這點其實對埃莉諾也差不多,她掌握了基礎的常識,卻不會細緻到發覺鈴木友紀名字中隱約的不協調處。
「我與御主正是為了守護人理而來,我們在抵達此地前先見過了這個時代的耶路撒冷城代表,聽他的威脅暗示,多數從者掌握於他們手裏。」埃莉諾光是利用棋子被使用時給予的部分過往就摸清了鈴木友紀的性格,主動配合補足不足之處,同屬於從者的職責。別人問什麼才選擇性回答,剛見面不需要說太多情報,埃莉諾到現在才確認了薩拉丁在占卜魔術上有一定才能,天知道端坐上位的埃及蘇丹是不是也對聖杯心懷不軌。
借用令咒間的聯繫,埃莉諾直接用魔力傳達了勸告,要求談判的工作由她來做。鈴木友紀聽到警告後,便閉口不言,轉而繼續觀察大廳內其他人的狀況。埃莉諾在進來前發覺了從者的魔力痕跡。

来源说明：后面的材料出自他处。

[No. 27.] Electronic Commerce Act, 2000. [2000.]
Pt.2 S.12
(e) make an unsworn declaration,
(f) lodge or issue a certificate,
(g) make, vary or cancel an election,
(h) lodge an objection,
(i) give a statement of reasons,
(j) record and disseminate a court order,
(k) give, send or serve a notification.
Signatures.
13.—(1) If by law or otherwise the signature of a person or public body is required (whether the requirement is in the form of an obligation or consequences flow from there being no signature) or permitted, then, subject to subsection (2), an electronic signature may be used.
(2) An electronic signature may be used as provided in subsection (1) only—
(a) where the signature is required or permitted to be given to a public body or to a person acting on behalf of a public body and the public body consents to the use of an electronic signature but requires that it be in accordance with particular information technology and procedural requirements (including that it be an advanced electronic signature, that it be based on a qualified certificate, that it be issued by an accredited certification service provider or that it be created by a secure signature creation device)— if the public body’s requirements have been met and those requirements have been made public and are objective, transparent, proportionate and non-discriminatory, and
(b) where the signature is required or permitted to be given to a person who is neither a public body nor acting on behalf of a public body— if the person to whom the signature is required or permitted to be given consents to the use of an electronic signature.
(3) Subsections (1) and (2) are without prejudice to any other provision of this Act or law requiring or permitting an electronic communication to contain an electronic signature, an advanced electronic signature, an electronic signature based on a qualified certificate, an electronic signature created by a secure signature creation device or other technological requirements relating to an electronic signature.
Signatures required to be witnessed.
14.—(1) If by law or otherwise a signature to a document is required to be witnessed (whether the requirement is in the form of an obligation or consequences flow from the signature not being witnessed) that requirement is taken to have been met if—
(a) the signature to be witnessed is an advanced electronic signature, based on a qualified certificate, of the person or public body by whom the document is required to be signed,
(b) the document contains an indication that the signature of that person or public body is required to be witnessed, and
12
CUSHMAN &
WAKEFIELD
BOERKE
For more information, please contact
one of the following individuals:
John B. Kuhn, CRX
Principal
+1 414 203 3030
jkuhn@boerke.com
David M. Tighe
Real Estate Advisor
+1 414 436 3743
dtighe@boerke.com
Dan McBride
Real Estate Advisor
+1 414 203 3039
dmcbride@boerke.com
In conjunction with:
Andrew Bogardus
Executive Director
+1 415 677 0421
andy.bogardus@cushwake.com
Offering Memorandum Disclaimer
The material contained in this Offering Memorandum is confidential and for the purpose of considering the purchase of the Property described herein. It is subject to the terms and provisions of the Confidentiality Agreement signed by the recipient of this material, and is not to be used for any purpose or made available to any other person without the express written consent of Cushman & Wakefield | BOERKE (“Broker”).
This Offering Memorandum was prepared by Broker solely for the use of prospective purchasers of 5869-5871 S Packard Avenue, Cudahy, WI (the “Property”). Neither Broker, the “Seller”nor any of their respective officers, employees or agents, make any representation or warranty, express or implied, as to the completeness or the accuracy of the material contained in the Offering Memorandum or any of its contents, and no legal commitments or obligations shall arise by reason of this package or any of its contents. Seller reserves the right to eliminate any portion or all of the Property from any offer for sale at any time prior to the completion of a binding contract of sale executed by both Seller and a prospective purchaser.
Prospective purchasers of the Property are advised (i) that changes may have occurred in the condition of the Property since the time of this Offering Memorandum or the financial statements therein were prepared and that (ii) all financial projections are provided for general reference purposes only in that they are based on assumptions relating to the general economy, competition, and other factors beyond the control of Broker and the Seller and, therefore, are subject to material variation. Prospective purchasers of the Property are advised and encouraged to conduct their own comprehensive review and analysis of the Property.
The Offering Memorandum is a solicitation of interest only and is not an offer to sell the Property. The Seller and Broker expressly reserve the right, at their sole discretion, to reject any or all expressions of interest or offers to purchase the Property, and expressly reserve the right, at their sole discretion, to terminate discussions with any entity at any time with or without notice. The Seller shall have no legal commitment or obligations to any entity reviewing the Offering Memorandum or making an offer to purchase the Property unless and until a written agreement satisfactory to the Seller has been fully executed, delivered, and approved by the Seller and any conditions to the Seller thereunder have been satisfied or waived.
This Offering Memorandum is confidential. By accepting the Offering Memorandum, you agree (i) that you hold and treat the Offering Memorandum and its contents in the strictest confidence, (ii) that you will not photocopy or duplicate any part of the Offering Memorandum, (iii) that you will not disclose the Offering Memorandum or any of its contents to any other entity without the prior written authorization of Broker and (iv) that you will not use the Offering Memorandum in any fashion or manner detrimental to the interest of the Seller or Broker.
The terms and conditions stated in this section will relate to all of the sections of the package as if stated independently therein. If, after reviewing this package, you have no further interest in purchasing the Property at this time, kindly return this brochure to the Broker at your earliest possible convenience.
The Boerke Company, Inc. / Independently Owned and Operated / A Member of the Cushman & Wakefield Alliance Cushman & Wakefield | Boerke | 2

「這樣嗎?實不相瞞,根據我本人的占卜及安插在耶路撒冷的眼線回報,耶路撒冷王國有一位20歲的魔術師一次性召喚了6騎從者,而且第7騎的位置離奇補完,導致了我們這邊想要補招最後一個空缺卻一位從者都召喚不了。」薩拉丁不改和善可親的表情,發覺了埃莉諾的意圖也不點明。
「你們能確定本該空缺的第7騎位置是哪個嗎?」
「saber。劍之騎士。」薩拉丁回答得很乾脆。
埃莉諾想了片刻,沒有繼續討論這件充滿疑點的事情。她顯得有些抱歉,問道「那麼,你們一方還有從者嗎?六對零的話,即便要我們守護人理而戰也顯得太困難了。」
「有,我在確定saber職介也不能召喚後,利用……」薩拉丁說到這裏停頓了一下,解釋道「家族的秘術干涉了聖杯戰爭規則,得到了一次召喚特殊職介的機會。原本我想召喚ruler職介的從者,也被阻止了。耶路撒冷城冒出來的神秘魔術師像是算到我方會尋求裁定者的援助,封鎖了ruler職介召喚的可能性。我便不藉助聖遺物召喚了一位老騎士。」
聽到薩拉丁的解釋,鈴木友紀連忙看了眼對方的手背,雙手都沒有令咒痕跡,雖不排除藏在手臂後背之類特殊情況,可鈴木友紀無法將眼前40多歲的蘇丹與追尋魔道的魔術師劃上等號,挺多算一位使用神秘力量的魔術使。
「年輕人,不必疑惑。令咒現在已經不在本人身上了。如你所見,我只是一介使用占卜魔術的魔術使。魔力量和迴路數量比大多數我方招募的魔術師差得多,加之信仰因素,本人對根源亦無興趣了解。為了更好地發揮僅剩的從者價值,我將御主權限與令咒轉交給了更適合的人。」
據迦勒底記載,現代的聖杯戰爭中零星發生過湊數加入的御主轉交從者和令咒獲得保命承諾的情況,當然這類人最後的下場也就從死無全屍變成了體面的「失蹤」。生殺予奪的權限轉交給他人,跟將繩子套上自己的脖子還請求別人不要吊死自己一樣可笑。迦勒底在教學中,尤其強調過,只要有從者在手,哪怕是三流貨色也不能捨棄。這種淺顯的道理放之古今皆管用。鈴木友紀不覺得薩拉丁級別的12世紀政治家會疏忽,以聖人來評價也顯得過於冒險了。萬一接受從者的魔術師產生了背叛想法,光靠這裏的衛兵能保護薩拉丁?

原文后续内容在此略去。